As far as my piece, luckily there is a return policy. The jewelry is not nearly as nice as I thought it was when purchasing it.


How can insurance companies afford to take risks on jewelry insurance if there are no laws regulating an appraisal? It seems like someone could really take advantage of that.
Jack

Insurance companies are pretty saavy when calculating risk. There is a certain percentage of fraud, which is factored in the premiums based on their losses.

Insurance companies are sort of like the "HOUSE" in a Casino. The odds are in their favor, either through the amount of the premiums, or in the terms and conditions of the policy, OR limitations/exclusions written into the policy.

Not all insurance companies are "evil". Some really do make a respectable approach to keeping their insured pleased. But there are some that don''t. Look at all the people who have paid homeowner''s premiums over the years, have one claim, and are still waiting to be paid, or get cancelled.

Getting cancelled for a claim, when it happens is most distressing. Not all companies do this but certainly some do. It is for this reason that I suggest that people insure their jewelry via separate standalone coverage. In FL and Lousiana insurance companies have cancelled people or raised their rates because of the storm damage they''ve incurred. It would be a real problem for many people if a jewelry claim caused their homeowner''s to be cancelled. I think we all know that many of the insurance companies operate on a "monkey see- monkey do" type of thinking. If one company cancels you, then no one else wants to insure you, unless you get a high rate/risk type policy, usually at significantly higher premiums. Insurance companies share that info between themselves.

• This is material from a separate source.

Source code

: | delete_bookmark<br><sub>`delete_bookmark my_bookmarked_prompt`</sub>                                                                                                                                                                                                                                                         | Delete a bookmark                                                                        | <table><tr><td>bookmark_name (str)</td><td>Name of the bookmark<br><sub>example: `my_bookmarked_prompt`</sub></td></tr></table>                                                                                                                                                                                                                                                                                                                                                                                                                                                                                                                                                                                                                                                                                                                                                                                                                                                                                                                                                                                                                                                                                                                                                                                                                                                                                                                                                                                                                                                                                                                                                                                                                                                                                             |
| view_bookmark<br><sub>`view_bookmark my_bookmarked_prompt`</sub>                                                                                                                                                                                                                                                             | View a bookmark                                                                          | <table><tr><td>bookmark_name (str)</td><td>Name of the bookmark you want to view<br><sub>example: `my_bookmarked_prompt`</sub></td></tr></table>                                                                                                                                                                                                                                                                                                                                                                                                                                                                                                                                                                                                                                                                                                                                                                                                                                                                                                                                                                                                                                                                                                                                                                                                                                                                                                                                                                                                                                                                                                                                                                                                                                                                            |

The replacement policy sort of "protects"insurance companies from "faulty" appraisals as far as jewelry is concerned. Regardless of what you insure the item for, they only are required to pay their cost to replace it. So if the appraisal value is exaggerated, they can settle the claim for a lot less, and collect premiums based on the exaggerated value. Underwriters and actuaries are well aware of this. Insure the item based on a high retail price, and pay out a small premium over the actual wholesale cost of the item. For many consumers, who DO have a claim, they never know exactly what the insurance company paid out to the replacing jeweler. If that isn''t bad enough, how about those people who pay based on inflated appraisal values, that don''t have a claim and just keep paying those premiums over the years?